Nice job Jes. Flows seemlessly around those links.

And I am gagging just thinking about the stench of all those rotting tulips!!!

2

I mean REALLY the first two paragraphs did you have to go there, oh yes of course you did you are Jes and well what else should I expect from you, ok now I will return to the story

3

and I'm back, Jes I will say that the abundance of tulips at your reception was beautiful, I remember specifically LOVING the set up of your reception and the flowers and marveling with my tablemates about how pretty they were and if it was in fact possible for me to sneak out a vase under my summer weight cardigan (don't worry I didn't try, although now after reading this post maybe I should have), and for some reason I remember you talking about hot pink swiss army knives and now that I think about it I want one, because you can be Macgyverish and yet still feminine with a hot pink swiss army knife

Oh and was I supposed to click on those links up there in the story?
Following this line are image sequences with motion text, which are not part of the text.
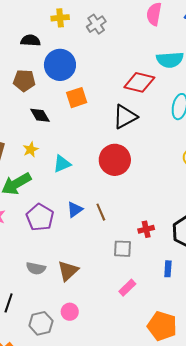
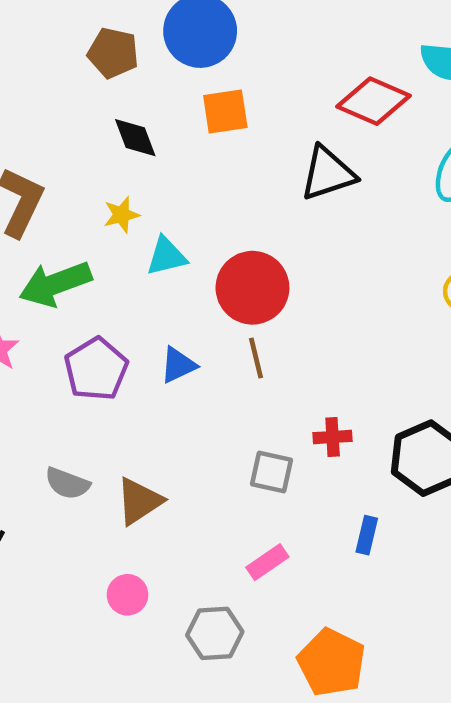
yellow star: (31, 149) -> (121, 215), moved
red circle: (115, 160) -> (252, 288), moved
brown line: (101, 212) -> (256, 358), moved
gray hexagon: (41, 323) -> (215, 633), moved

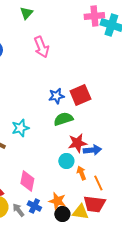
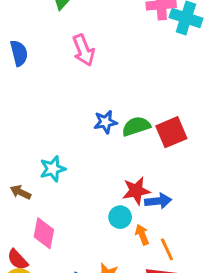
red square: (80, 95) -> (171, 132), moved
green semicircle: (63, 119) -> (136, 126), moved
pink diamond: (27, 181) -> (44, 233), moved

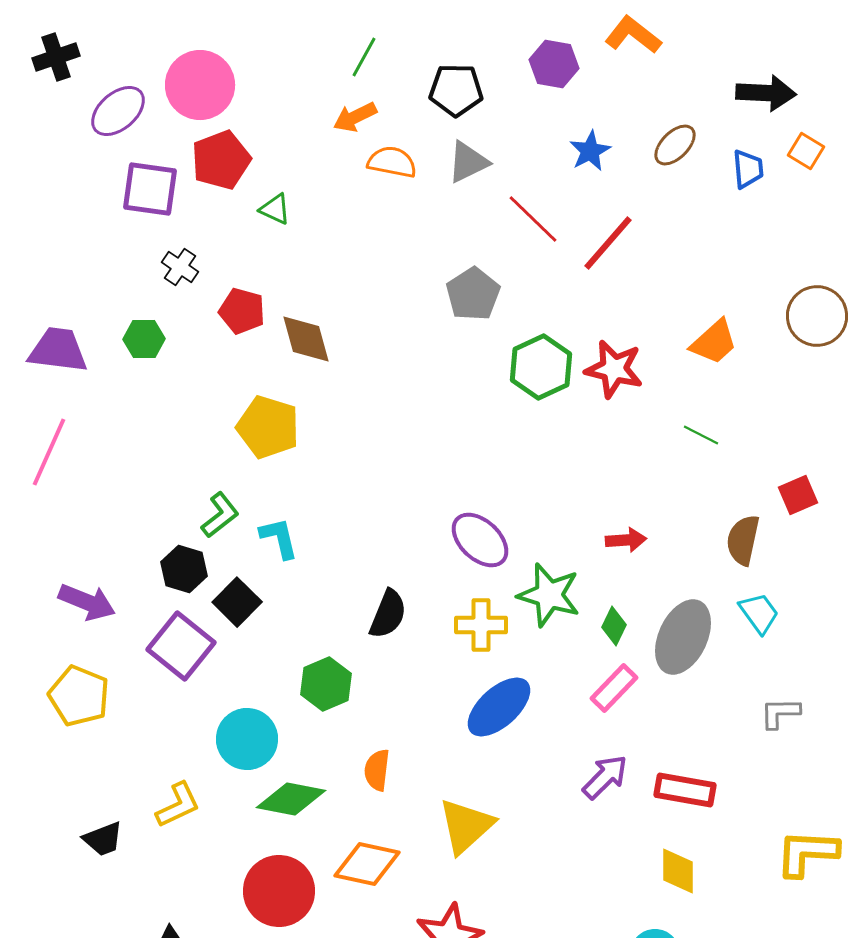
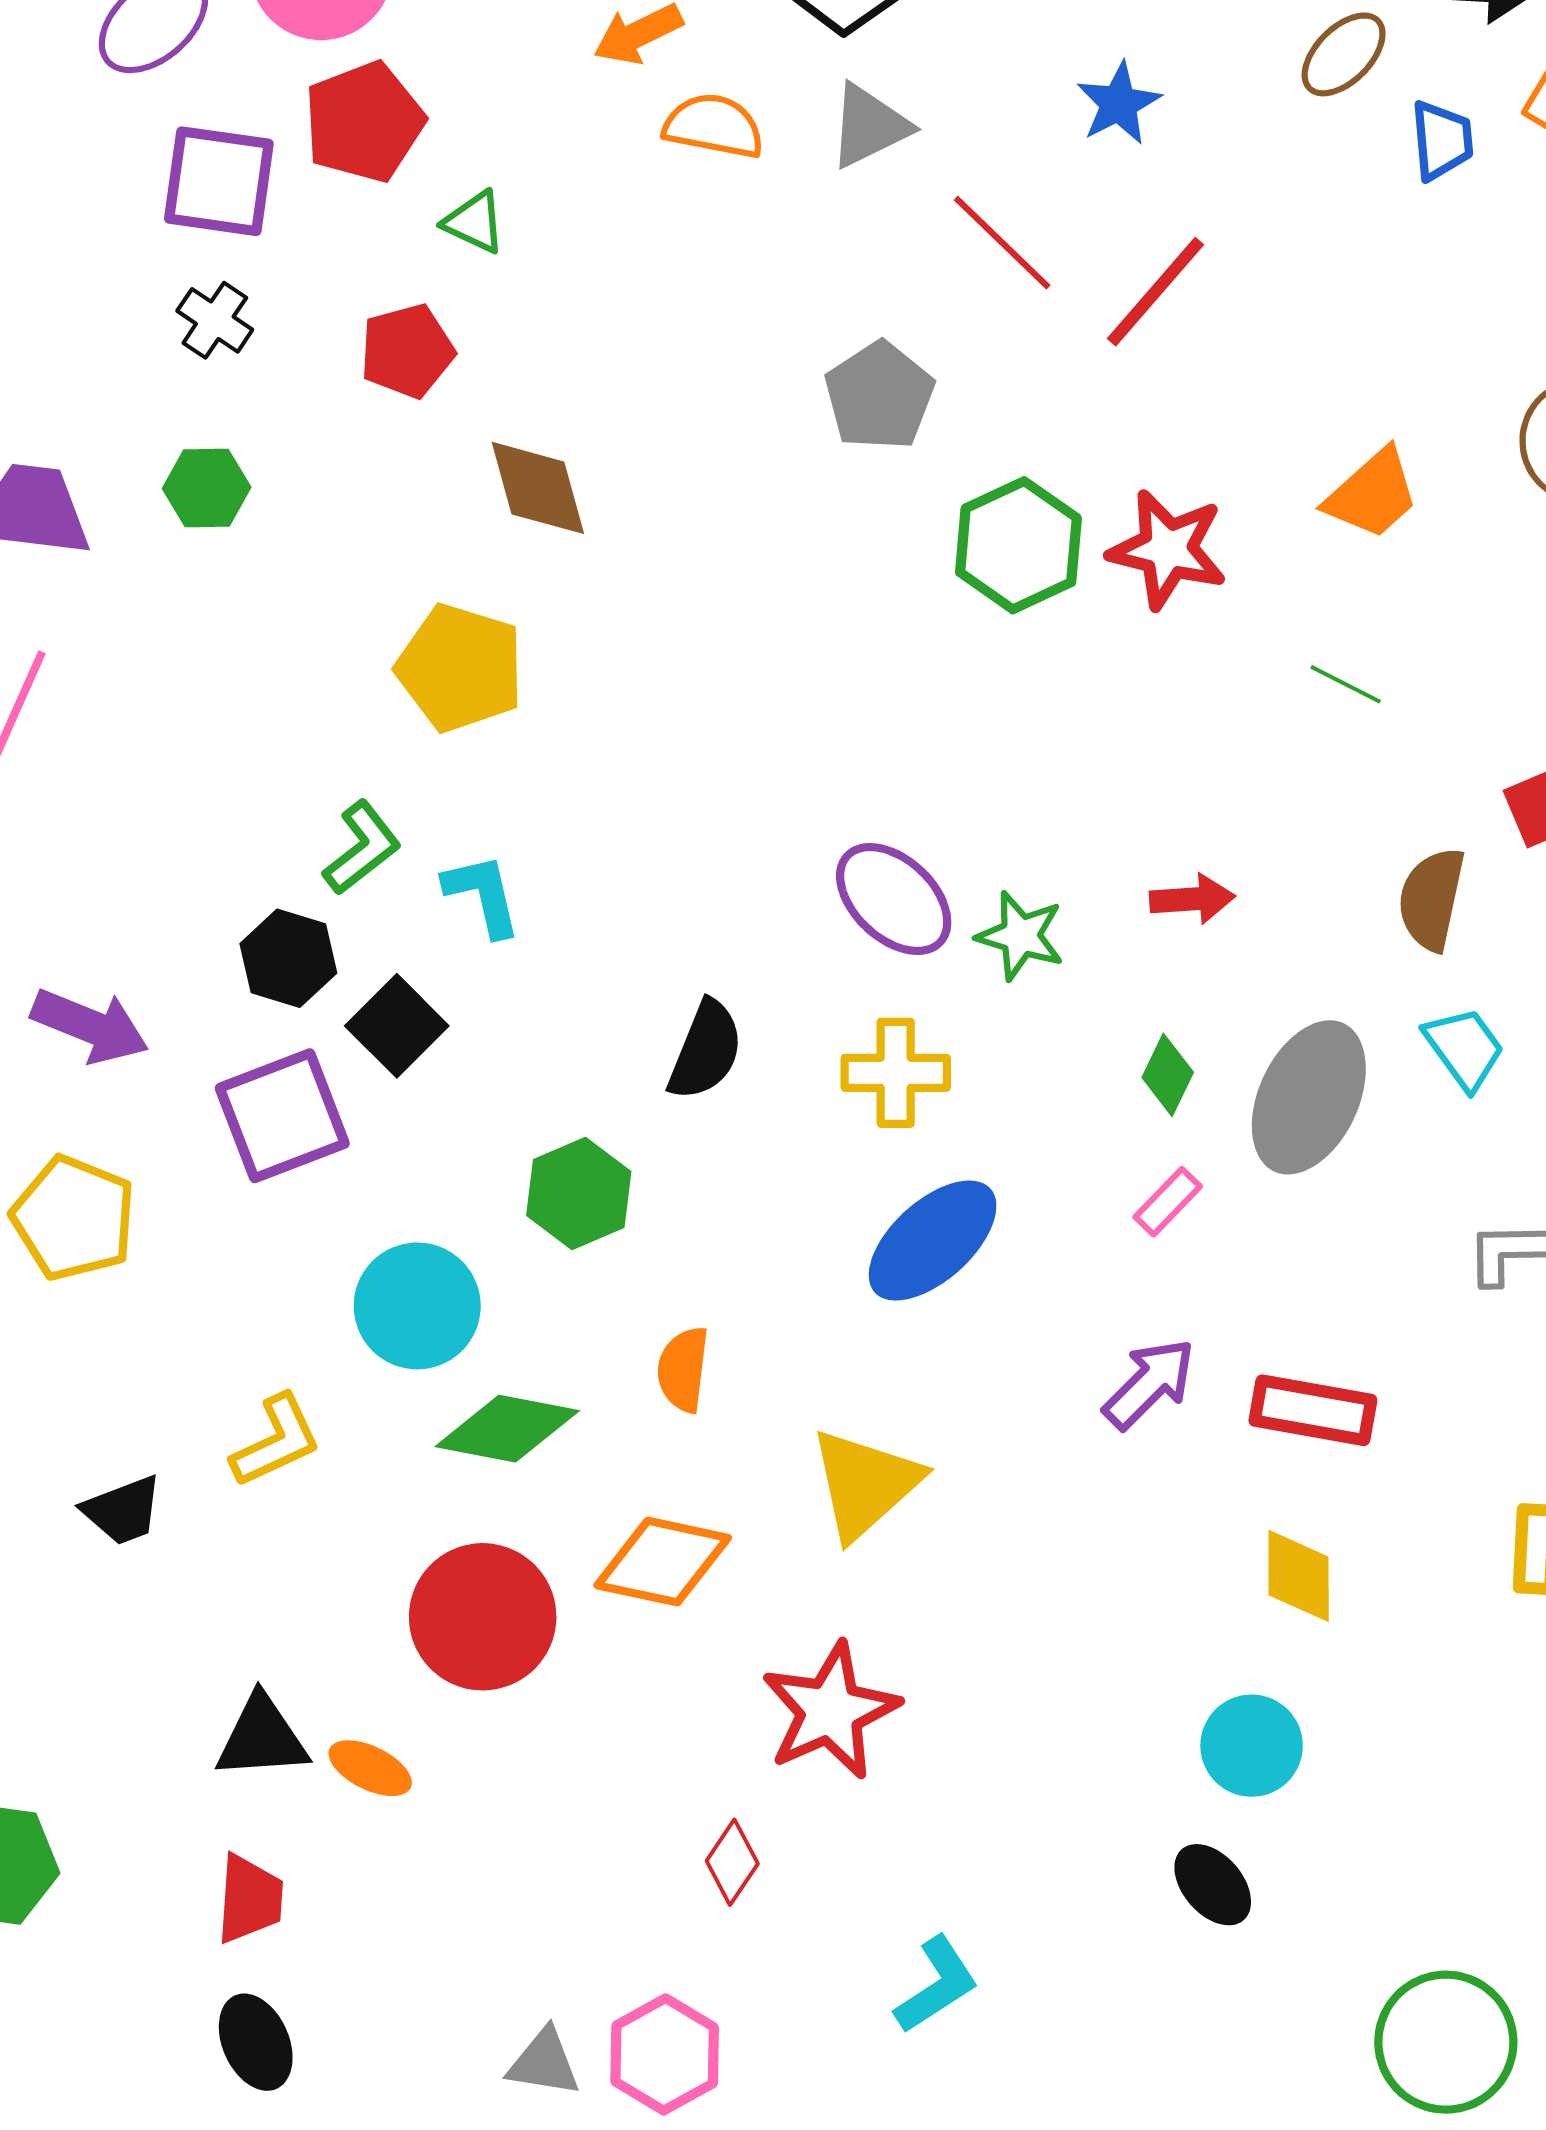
brown ellipse: (675, 145) -> (1344, 54), moved
black cross: (180, 267) -> (215, 320), moved
red pentagon: (242, 311) -> (407, 351), moved, turned -30
green star: (549, 595) -> (1020, 936), moved, size x0.7
purple square: (181, 646) -> (282, 1116), turned 30
pink rectangle: (614, 688) -> (1168, 1202), size x0.7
I heard no snapping and since you know I like to follow rules, and you so plainly stated that I was only to click on links where there is a snap I am waiting for the snap

P.S. I think a week of Spring Break has pretty much pushed me over the edge and has resulted in me speaking nonsense for the most part

4

OMW - that post was a riot. Everytime I saw a celebrity name a cash register noise went off in my head.

Which, I click on your ads so that you can be rich and make me some more meatballs!!! SO YUMMY!

5

I LOVE tulips, and so I think your floral arrangements were AMAZING. As was your post. Classic Jes form it was.